"Erkekler Ağlamaz" diye büyütülüyor ve ondandır ki gözyaşları kendi içlerinde baraj olur erkeklerin; belli bir yaşa gelincede barajlar taşar ve en çok da erkekler ağlar…
Velhasılıkelam; kızlar çocuk yaşta, erkekler ise çocukluk hariç her yaşta ağlar. Bir diğer değişle, kızlar çocukken mızmız olur, erkekler ise yaşlılıkta; yani kızlar hayat yolculuğunun başında, erkekler ise sonunda ağlar…
Kızlar içlerinde biriktirmezler damlalarını, akıtırlar çocukluğunun üstüne, sonra geçtiği her mevsiminin.
Oysa erkekler öylemi ki; yüreklerini seller alsa da gözleri çorak toprak gibi nem almaz; çünkü erkekler ağlamaz…
Ananız ölmesin erkekler; sizi böyle kandırmış, dert tasa ne varsa içinize gömmüşler işte.
Oysa kadın öylemi ki; kadın ağlar, içinde ne varsa hepsini kusar, hepsini ağlar.  Bu demektir ki, yolun en başından itibaren kusmak kadının kaderi, her şeyi yutmak, en sonunda kusmak ise erkeğin kaderidir…
Kadın ağlar cancağızım, kadın ağlar; kadının ağlaması yağmur sonrası dinginliktir; zira açık havaya ağlar, yani dışına. Dışına ağladı mıydı kadın; içinde ne gam, tasa varsa hepsi çıkar gider…
 Erkek ağlamaz, lakin yüreği ağlar içceğizine; erkek içine ağladığı için, içi göl olur, çamur olur, batak olur yüreği; zira açık havası yoktur ki nemini alsın, çamurunu kurutsun yüreğinin. Ondandır ki gamı da, kederi de yosunlaşır kendi içinde erkeğin…
Bu iki yol arkadaşının halini bi düşünün bakalım; artık, erkeğin göz yaşından yollar ıslak, cadde ıslak, erkeğin gözü gözlük altında hep ama hep ıslak…

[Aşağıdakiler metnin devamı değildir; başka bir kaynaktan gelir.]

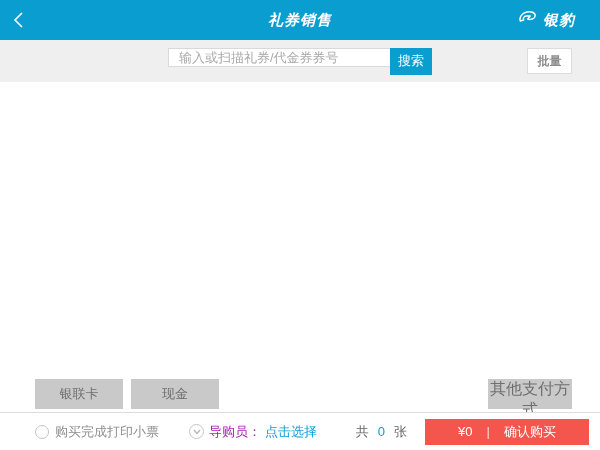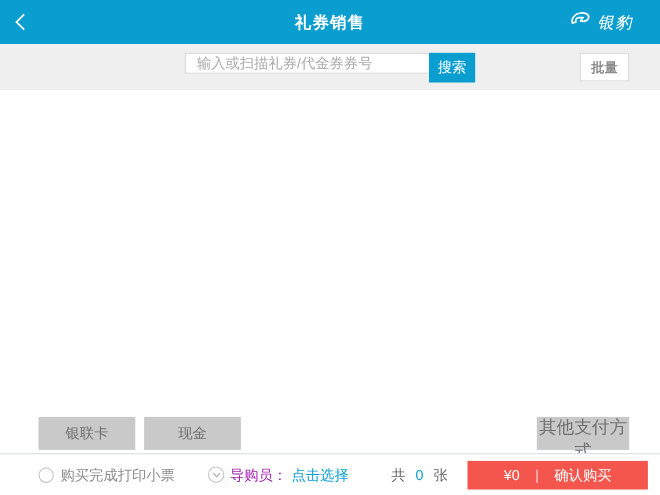"礼券销售" .topbar-title { font-style: none -> italic }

Ne demiştik? Kız çocuğu çocukluğunda mızmızdır ağlar, erkek dün ağlamadığı için, o bugün, dünkü o mızmız kız çocuk gibi her şeye mızmızca ağlar… Bir reklam seyretsin ona da ağlar…
Neden erkek büyüdükçe çocuklaşır hiç düşündünüz mü? İşte sırf ona biçilen bu rol model yüzünden; o erkektir, o erkek adamdır, o ağlamaz, o ağır olmak zorundadır, o ağabeydir, o babadır… İşte bu yüzden onun çocukluğundan bu yana hayat yolculuğunda, o kadar çok açığı vardır ki ve o kadar çok boşluğu… Vayki ne vay! Ondandır ki geriye sarar erkek;  zira boşluklar çeker onu, açıklar çeker kendine. Zira her boşluk ve her açık insanın artçı depremleridir; sarsarak çağırırlar kendine ve sarsarak doldururlar tüm açık ve boşlukları…
Kadın hayat yolculuğunda yolun her bir açığını doldura doldura ilerlediği için onun çok boşluğu olmaz; daha doğrusu kadın gözyaşlarıyla kapatır tüm gam tasasını. Öyleya, kadın isterse ağlar; ister mızmız desinler! İster oynar olmadık zamanda; isterse deli desinler! İster güler ağlanacak şeylere bile; isterse densiz desinler!  Ve artık kadın olgundur, zira boşluğu yoktur.  O kendi rolünü kendi biçmiş, kendi oynamıştır çünkü. Şimdiki rolü güçtür!  
Yazıkcağız erkekler öylemi ki; dedim ya hep bir rol ve son rollleri mızmızlık…
Şu mızmızlık evvela kız çocuğuyla tanışır amma ihalesi erkeğin son demine kalır…
Gördük ya; kim demiş “Erkekler ağlamaz?” En çokda erkekler ağlar; bırakın erkeklerde içlerine değil, dışına ağlasınlar… Bırakın; demeyin “Erkekler ağlamaz, sil göz yaşını” bırakın silmeyin erkeğin göz yaşlarını.